Tuesday 23 March 2021

Excellent exotica - The Eastern Eye: Column by Dr.Utpal K Banerjee

Chetana, the celebrated theatre group from the eastern metropolis under the baton of the thespian Arun Mukhopadhyay, would earn its golden jubilee laurels by next year and has been known in India and abroad for several of its landmark productions over the half century of its existence. Indeed, one of its early productions Jagannath mounted in1977 with Arun himself in the eponymous role, made a performance history for group theatre and ran for a spectacular number of nearly 1000 shows, as was proudly announced in the international press conference by the director of Bharat Rang Mahotsav in the capital sometime in the early 2000s. Here is a quick word on the play's overarching excellence.

Jagannath was an adaptation of Lu Xun's Chinese novella, The True Story of Ah-Q, and was indubitably a legendary production of Bengali theatre. Re-worked and Indianised, Arun's character Jagannath was a poor, uneducated villager. All the villagers disregarded him and people of higher ranks did not even consider him to be a human being. No matter what wrongful or unjust treatment he was subjected to, there was no inclination in him to protest or to resist. At the end of the story, when Jagannath was charged with sedition by the then regime and sent to the gallows (on a false charge of being a "revolutionary"), the protagonist made an eloquently defiant gesture against the conspiring world and voluntarily got the noose round his neck! In fact, that defiant laughter of his still rings out in the face of all the oppressive powers on earth, who level such wrong charges of sedition against their innocent victims, just as Nora's slamming the door on her husband's face - at the end of Ibsen's The Doll's House echoes and re-echoes against the global patriarchal society through the centuries, as trenchantly noted by George Bernard Shaw.

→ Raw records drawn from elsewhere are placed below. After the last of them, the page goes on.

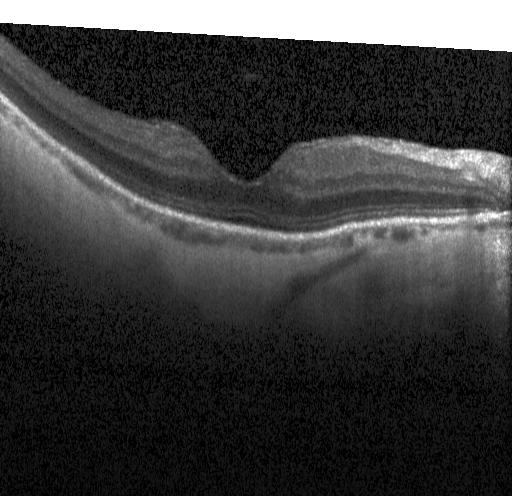 OCT line scan. Horizontal scan through the fovea
Finding: no choroidal neovascularization, no diabetic macular edema, and no drusen.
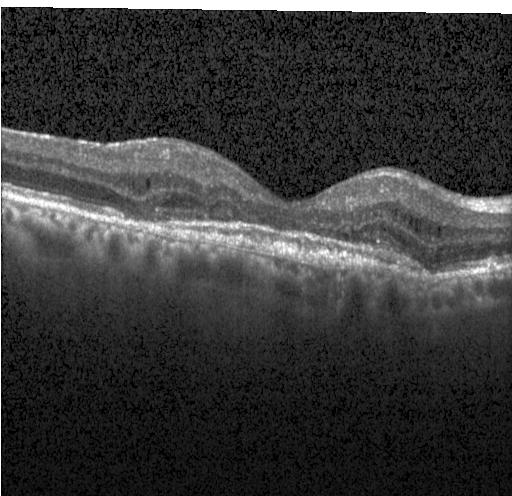 Impression: choroidal neovascularization.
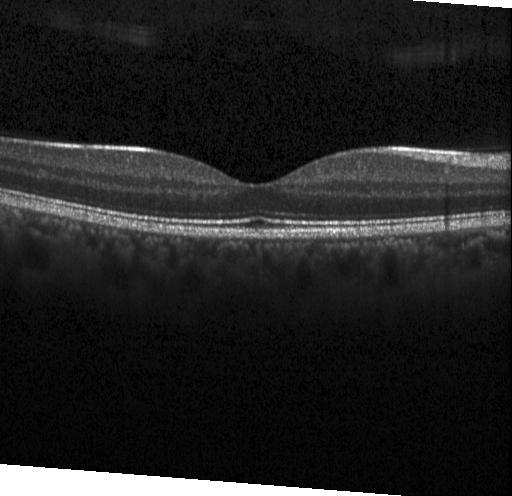

Dx: no choroidal neovascularization, no diabetic macular edema, and no drusen.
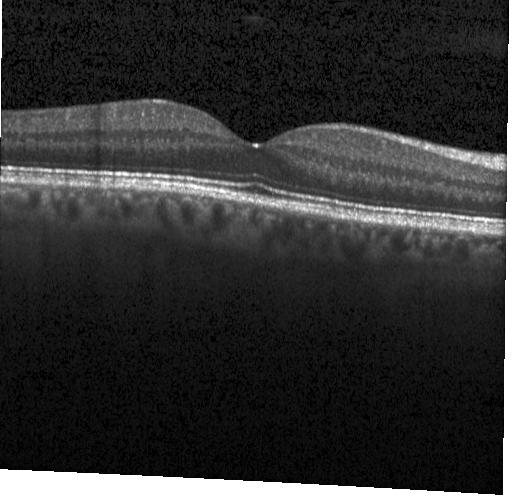
Finding: no CNV, no DME, and no drusen.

Kusum Kusum and Girgiti presented on proscenium stage on February 28 by Chetana were equally eloquent productions, especially after the pandemic times! While the first play was an adaptation from Girish Karnad's Flowers, a grim tragedy with deep folk roots, the second one was a heady comedy - again an adaptation from Safdar Hashmi's Gurgit and rooted, in turn, in Anton Chekov's Chameleon - and a boisterous take on the quirky ruling class!